RC: That's right Jon, it's a complex language. Wing tips mean you're a married man. Socks with sandals means this is your first time. Oh, and Jon, any one of those brightly colored plastic crocs, that means
anything goes. We're talking hard-core ass-to-mouth stuff; scat play!
And Jon, that's not just in bathrooms, OK? Anytime you see anyone wearing crocs, be wary. Be wary.
JS: What does that mean Rob?
RC: If they are wearing crocs they are soliciting incredibly deprived gay sex. You can take that to the bank.
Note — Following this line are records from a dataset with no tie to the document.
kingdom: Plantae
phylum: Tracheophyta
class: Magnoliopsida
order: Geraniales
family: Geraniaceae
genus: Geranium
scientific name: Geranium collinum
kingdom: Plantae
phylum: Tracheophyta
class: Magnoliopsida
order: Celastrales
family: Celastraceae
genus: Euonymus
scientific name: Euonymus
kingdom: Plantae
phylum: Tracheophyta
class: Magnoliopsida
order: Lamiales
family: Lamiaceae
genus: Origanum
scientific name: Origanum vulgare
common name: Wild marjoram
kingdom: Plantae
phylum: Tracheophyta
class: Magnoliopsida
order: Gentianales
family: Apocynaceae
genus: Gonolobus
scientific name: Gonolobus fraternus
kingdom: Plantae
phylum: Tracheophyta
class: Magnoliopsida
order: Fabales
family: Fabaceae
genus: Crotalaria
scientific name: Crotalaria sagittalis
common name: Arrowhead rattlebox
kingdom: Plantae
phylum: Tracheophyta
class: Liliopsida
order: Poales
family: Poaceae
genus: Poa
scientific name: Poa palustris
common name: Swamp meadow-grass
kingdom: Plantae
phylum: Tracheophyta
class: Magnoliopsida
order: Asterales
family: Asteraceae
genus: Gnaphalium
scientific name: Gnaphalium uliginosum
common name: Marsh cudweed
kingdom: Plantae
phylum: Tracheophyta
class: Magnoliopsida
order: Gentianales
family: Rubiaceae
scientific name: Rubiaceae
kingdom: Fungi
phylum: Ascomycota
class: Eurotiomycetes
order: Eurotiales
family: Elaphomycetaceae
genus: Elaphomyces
Q: I am wondering how you acquired the photo of the toolbag in the wild (Marlin Perkins Would Be Proud). I believe I can place the sighting and actually visited the establishment last evening. Even though I try not to look like a toolbag myself I am concerned I need to be extra careful since it appears establishments I frequent are being watched. —Concerned Citizen
A: Indeed, a MB staffer spotted this toolbag at Brit's Pub in downtown Minneapolis, and a few cell phone pics were surreptitiously snapped. Believe us when we say no one feels worse about this than we do. It's just that when wanton toolbaggery appears at one of our favorite hangouts (and a Minneapolis institution no less), that kind of naked aggression against style will not stand, man, and something needed to be done.
You've surely heard of the Edmund Burke quote: "All that is necessary for the triumph of evil is that good men do nothing." It applies here.
Just like Marlin Perkins was out there, researching pygmy elephants for Mutual of Omaha's Wild Kingdom, staffers at magnificentbastard.com are out looking for toolbags in the wild. They're out there. Be careful.